- _About this task_
Rewrite the stretch of the enthalpy passage from "These are the" through "energy balance equations.", substituting "unit" for each occurrence of "exchanger".

- _Extract_
((
These are the key concepts you need to understand to accurately answer the question.

enthalpy
Enthalpy is a measurement of energy in a thermodynamic system. It includes both the internal energy and the product of the pressure and volume of the system. Essentially, it represents the total heat content.
When working with refrigerants, like Refrigerant 134a in the exercise, enthalpy changes are crucial in determining energy transfers. In the given exercise, you need to find the enthalpy at two states: the inlet and outlet of the refrigerant.
For example:
  • **h1**: Enthalpy of Refrigerant 134a entering the heat exchanger as a saturated liquid at 0°F.
  • **h2**: Enthalpy after leaving the exchanger at 20°F and a pressure of 20 lbf/in².

Using refrigerant tables, you can find these enthalpies, which are vital for solving energy balance equations.
steady-flow energy equation
The steady-flow energy equation is used to analyze systems where fluid flows continuously. In steady-state physical systems, conditions remain constant over time.
))
- _Available data_
((
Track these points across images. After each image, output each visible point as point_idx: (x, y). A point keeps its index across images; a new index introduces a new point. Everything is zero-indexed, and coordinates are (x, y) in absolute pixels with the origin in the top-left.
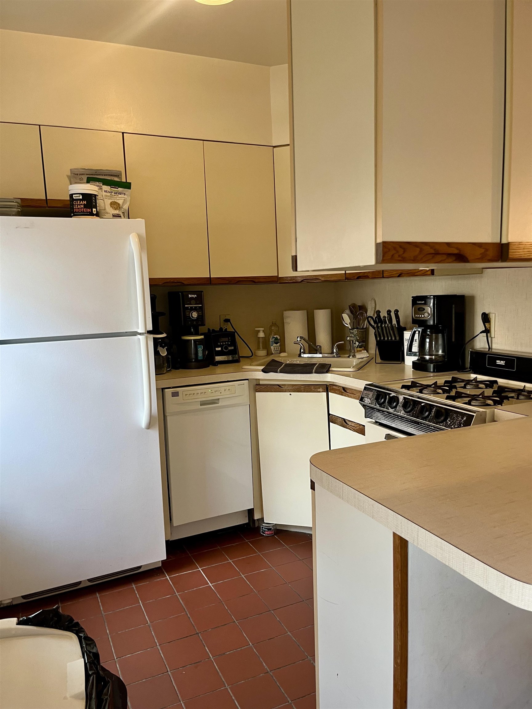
))
- _Output of the task_
These are the key concepts you need to understand to accurately answer the question.

enthalpy
Enthalpy is a measurement of energy in a thermodynamic system. It includes both the internal energy and the product of the pressure and volume of the system. Essentially, it represents the total heat content.
When working with refrigerants, like Refrigerant 134a in the exercise, enthalpy changes are crucial in determining energy transfers. In the given exercise, you need to find the enthalpy at two states: the inlet and outlet of the refrigerant.
For example:
  • **h1**: Enthalpy of Refrigerant 134a entering the heat unit as a saturated liquid at 0°F.
  • **h2**: Enthalpy after leaving the unit at 20°F and a pressure of 20 lbf/in².

Using refrigerant tables, you can find these enthalpies, which are vital for solving energy balance equations.